The E157Q mutation was at the origin of resistance to first-generation IINT and could not be the sole cause of resistance to second-generation IINT [16] . The resistance pathways identified in the present study for second-generation IINT were associated with the E157Q, N155H, T97A, Y143R and L74I mutations. These results corroborate those of Marcelin and colleagues, who also found E157Q, N155H, T97A and L74I mutations in cases of resistance to second-generation IINT. No resistance to DTG_BID has been reported, as confirmed by several studies showing that twice-daily dolutegravir-based regimens give better results than once-daily dolutegravir-based regimens [17] [18] .

5. Conclusions

This study revealed HIV-1 resistance mutations in all ARV classes tested, with high rates of resistance to NRTIs, which could explain functional monotherapy in cases of virological failure of dolutegravir-based treatments. In fact, a low prevalence of PLWH-1 had resistance mutations to 2nd-generation integrase inhibitors, including dolutegravir, proving the high genetic barrier to resistance of this class of ARVs.

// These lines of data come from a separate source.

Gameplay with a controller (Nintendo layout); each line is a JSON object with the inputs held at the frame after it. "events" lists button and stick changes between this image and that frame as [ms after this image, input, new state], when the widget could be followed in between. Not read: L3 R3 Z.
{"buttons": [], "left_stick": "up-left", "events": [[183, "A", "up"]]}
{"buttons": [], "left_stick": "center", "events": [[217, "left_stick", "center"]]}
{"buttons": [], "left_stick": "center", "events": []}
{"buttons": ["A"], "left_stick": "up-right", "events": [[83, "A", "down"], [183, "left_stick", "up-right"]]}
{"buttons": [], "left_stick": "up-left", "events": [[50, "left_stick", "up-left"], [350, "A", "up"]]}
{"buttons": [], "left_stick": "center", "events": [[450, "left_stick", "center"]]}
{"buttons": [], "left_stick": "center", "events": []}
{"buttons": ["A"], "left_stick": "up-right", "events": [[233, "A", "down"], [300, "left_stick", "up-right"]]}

Routine switching to TLD may therefore put the new therapeutic regimen at risk when NRTI resistance mutations go undiagnosed. Despite its efficacy, the emergence of resistance to dolutegravir means that efforts to monitor viral load and sequencing of strains before treatment, to guide the choice of NRTIs. In addition, monitoring of resistance mutations to identified 2nd-generation INTIs is essential, as the introduction and intensification of dolutegravir-based regimens is underway in Côte d’Ivoire.

6. Limits

The sequencing method used in this work to determine HIV-1 ARV resistance mutations is the Sanger method. Although this is a reference method, the results of this research would have provided more information if new-generation sequencing methods had been used.

Acknowledgements

We would like to thank Félix-Houphouet Boigny University of Côte d’Ivoire, the Pasteur Institute of Côte d’Ivoire, the PASRES, the patients who have given their consent to enrol in the study and the administrative, clinical and technical staff at the study sites, who facilitated the project’s implementation.

Conflicts of Interest

The authors declare no conflicts of interest regarding the publication of this paper.